> [Records for the exercise]
——
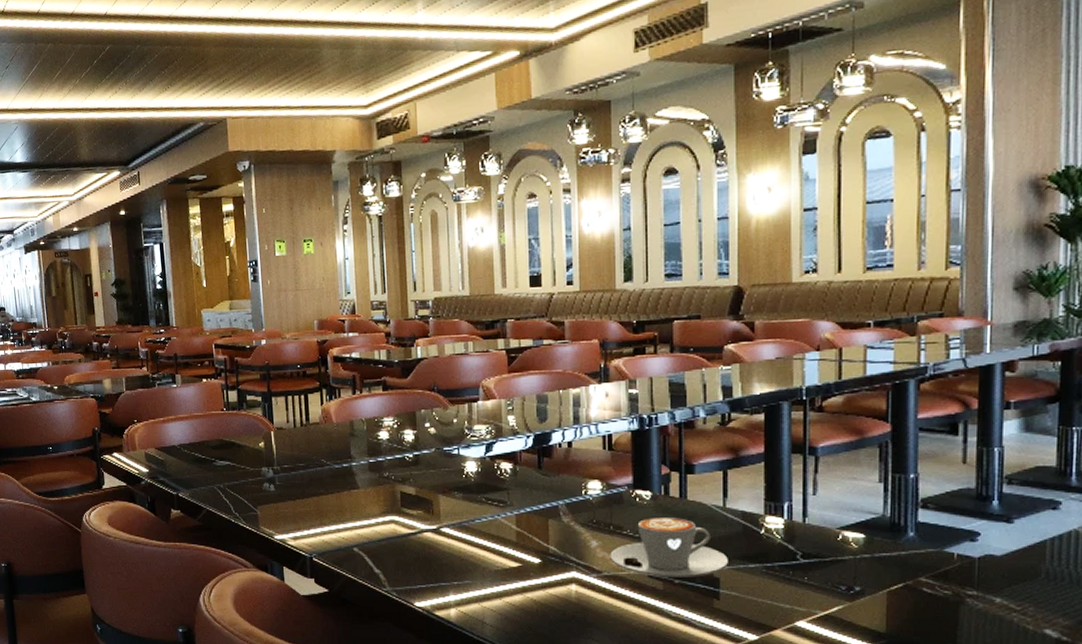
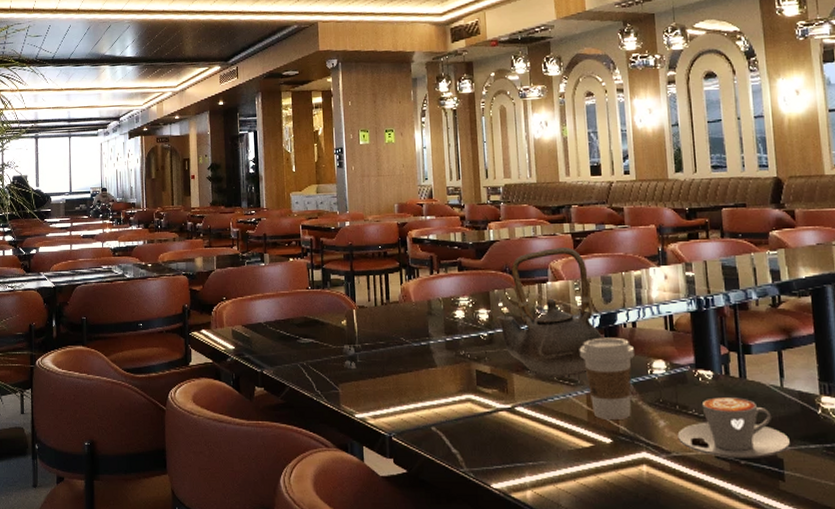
teapot: none [423,364,535,500] -> present [496,246,602,379]
coffee cup: none [510,457,568,541] -> present [579,337,634,421]

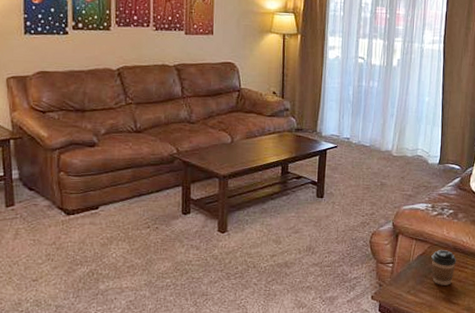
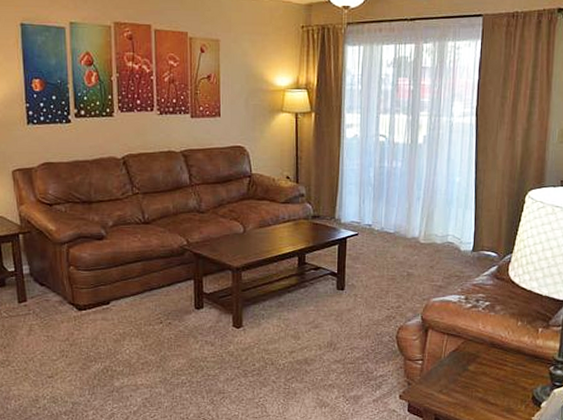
coffee cup: present [431,250,456,285] -> none [465,346,494,384]

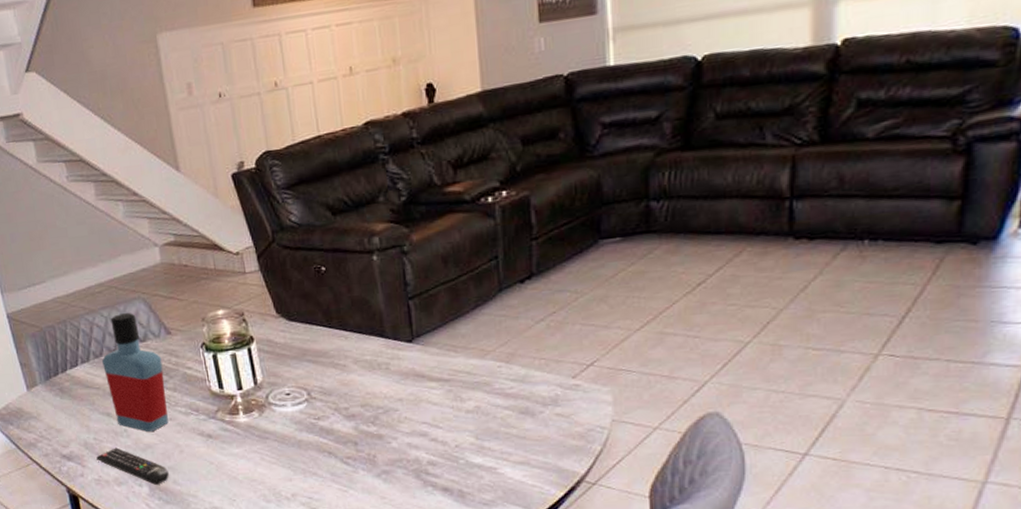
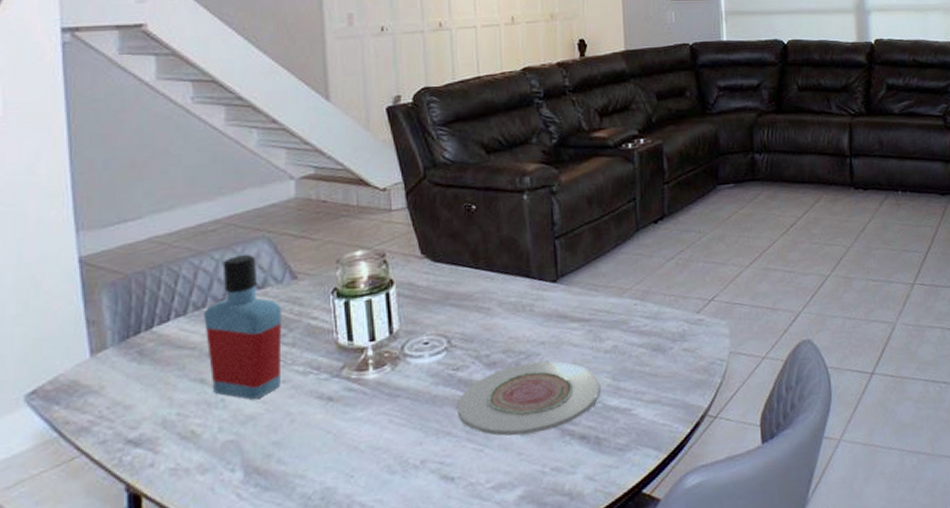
remote control: present [96,447,169,485] -> none [176,423,272,468]
plate: none [321,417,463,482] -> present [457,361,600,436]

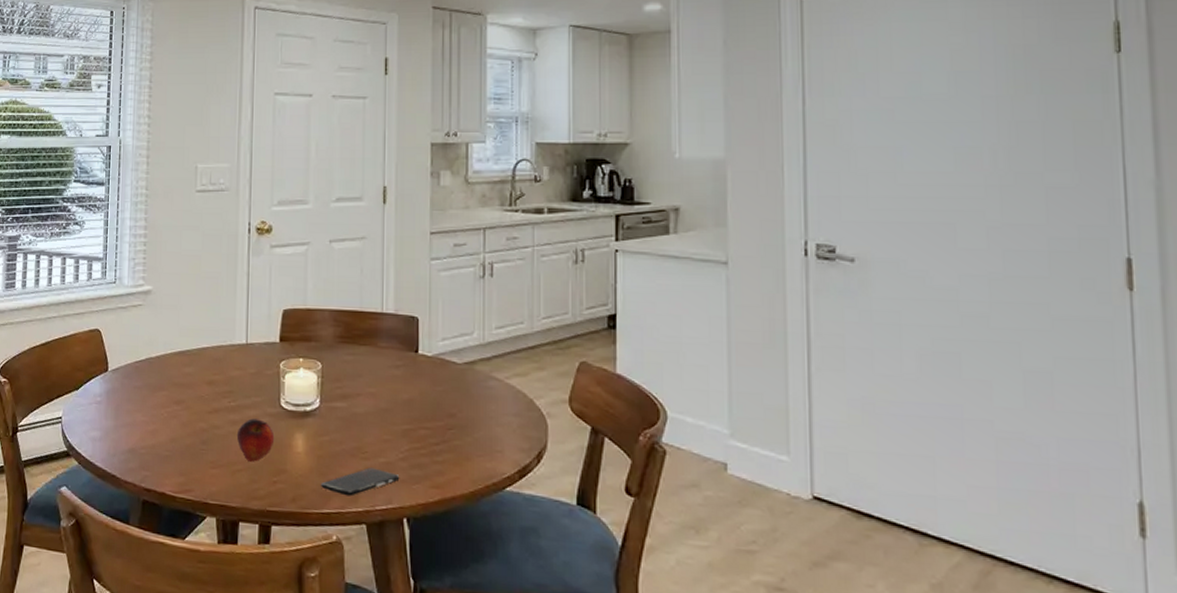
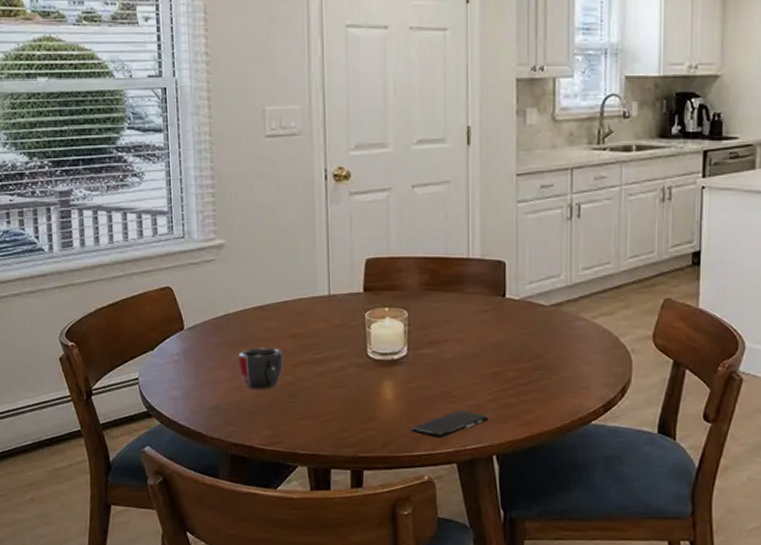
mug: none [156,392,199,435] -> present [238,348,283,390]
apple: present [236,418,275,462] -> none [323,369,363,412]

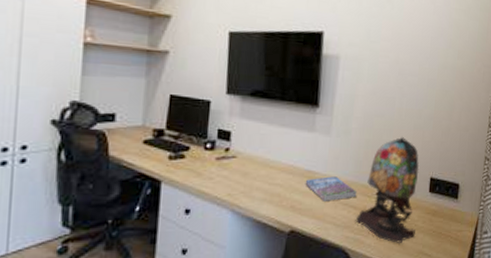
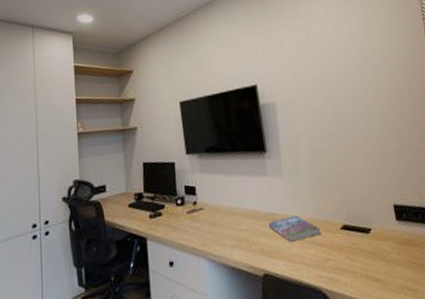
table lamp: present [355,136,420,243] -> none [325,167,394,279]

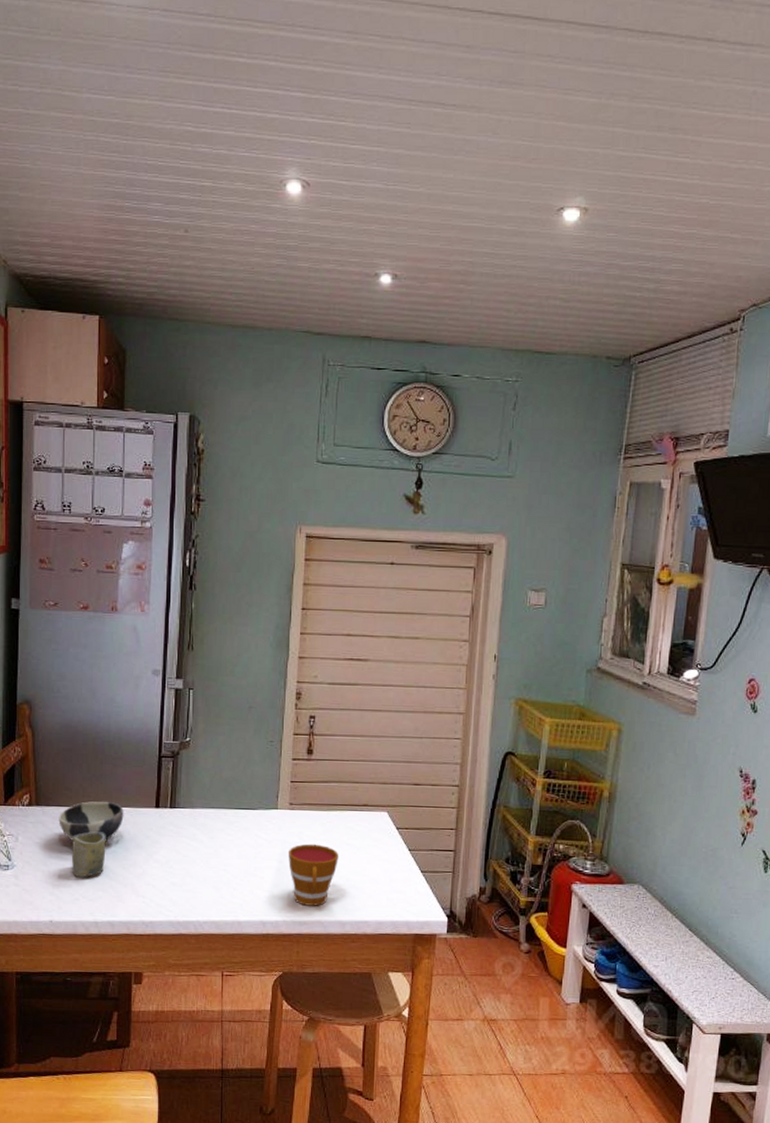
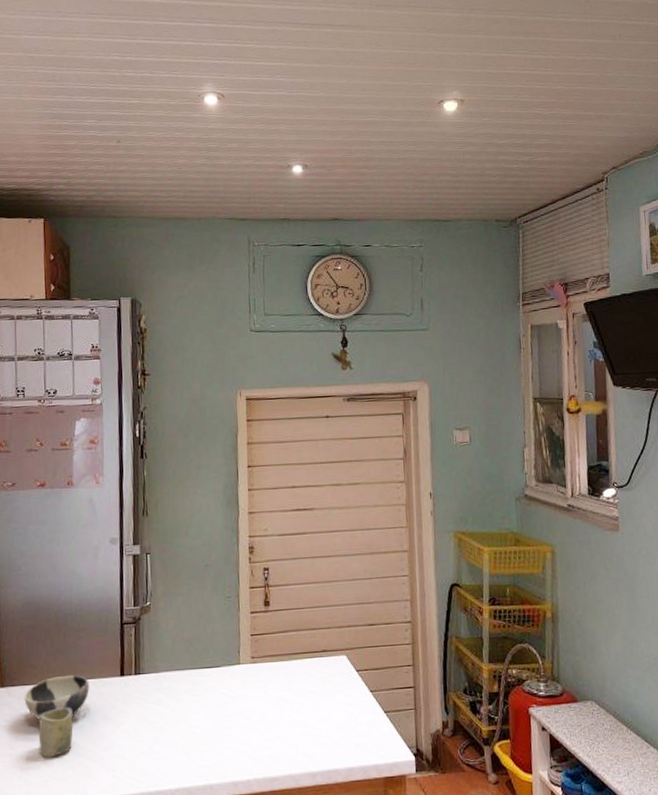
cup: present [287,843,339,906] -> none [253,695,304,761]

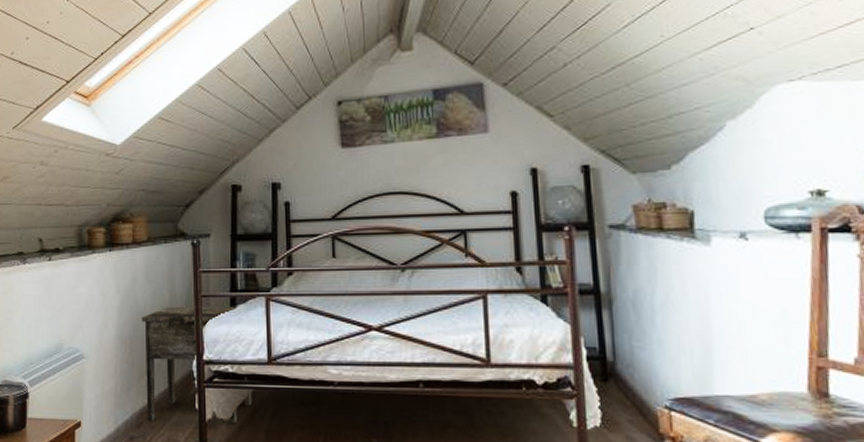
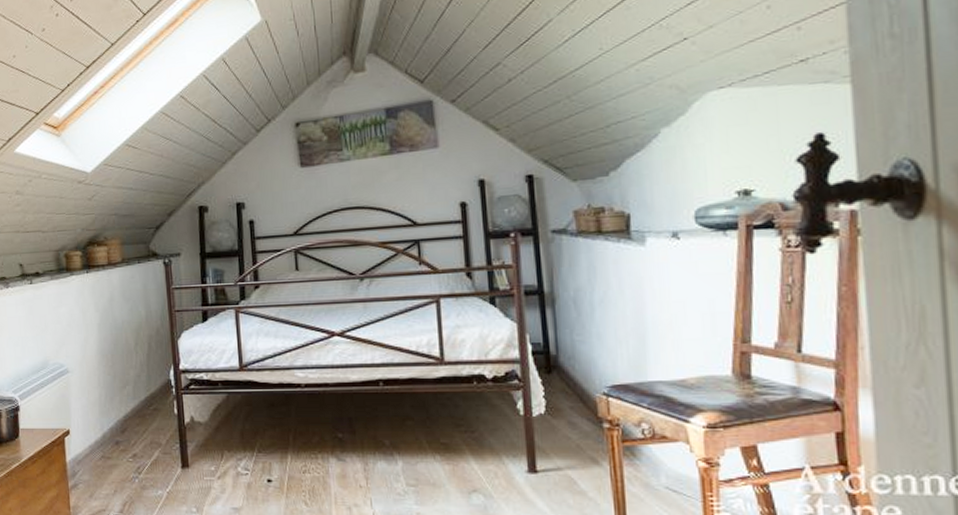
side table: present [141,306,252,424] -> none [120,319,227,427]

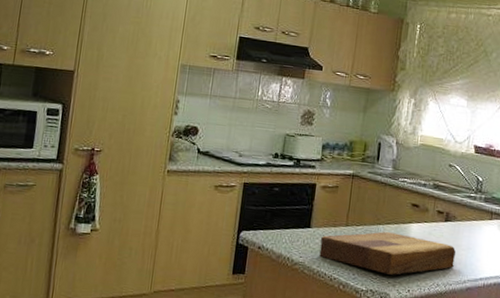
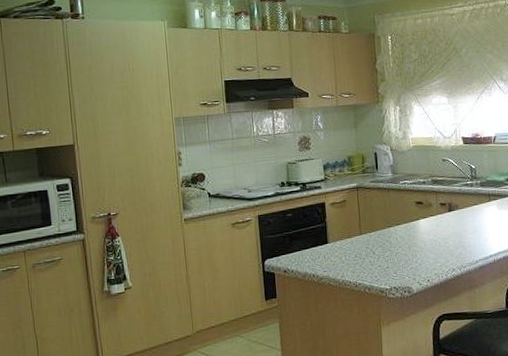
cutting board: present [319,231,456,275] -> none [340,231,465,270]

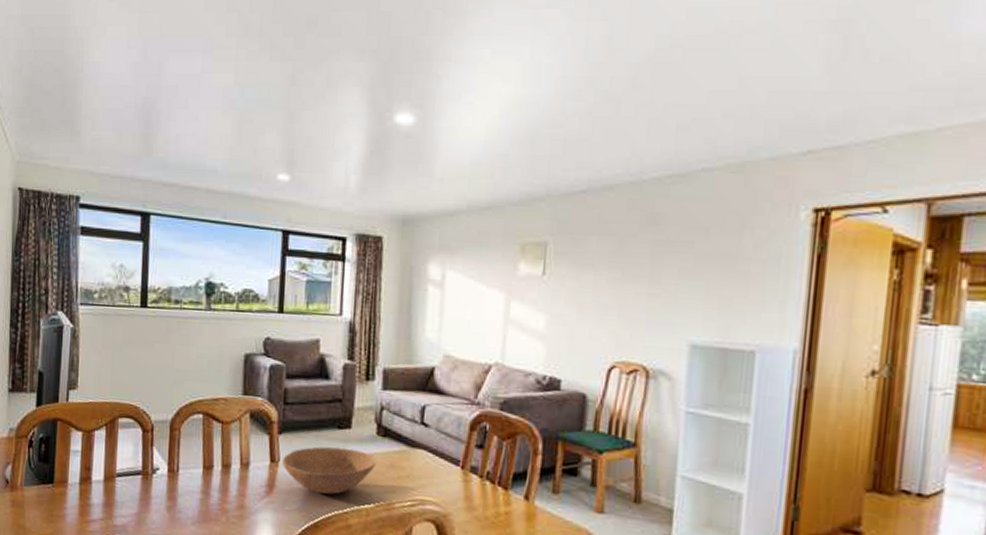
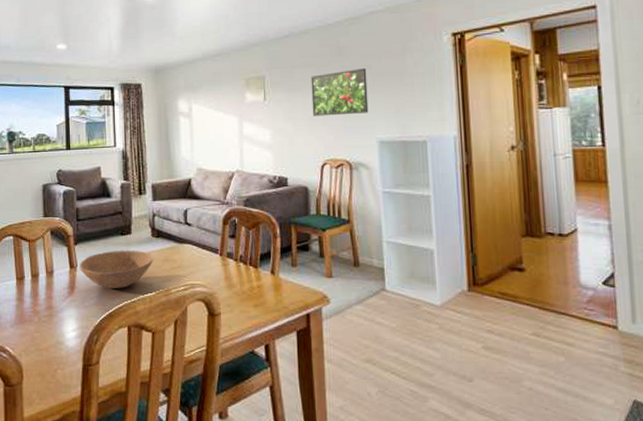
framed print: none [605,245,687,306] -> present [311,68,369,116]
——
> [Instruction] Print the material verbatim; drop the pictures.

> [Task answer]
teapot: none [423,364,535,500] -> present [496,246,602,379]
coffee cup: none [510,457,568,541] -> present [579,337,634,421]

coffee cup: present [431,250,456,285] -> none [465,346,494,384]

remote control: present [96,447,169,485] -> none [176,423,272,468]
plate: none [321,417,463,482] -> present [457,361,600,436]

mug: none [156,392,199,435] -> present [238,348,283,390]
apple: present [236,418,275,462] -> none [323,369,363,412]

table lamp: present [355,136,420,243] -> none [325,167,394,279]

cup: present [287,843,339,906] -> none [253,695,304,761]

side table: present [141,306,252,424] -> none [120,319,227,427]

cutting board: present [319,231,456,275] -> none [340,231,465,270]

framed print: none [605,245,687,306] -> present [311,68,369,116]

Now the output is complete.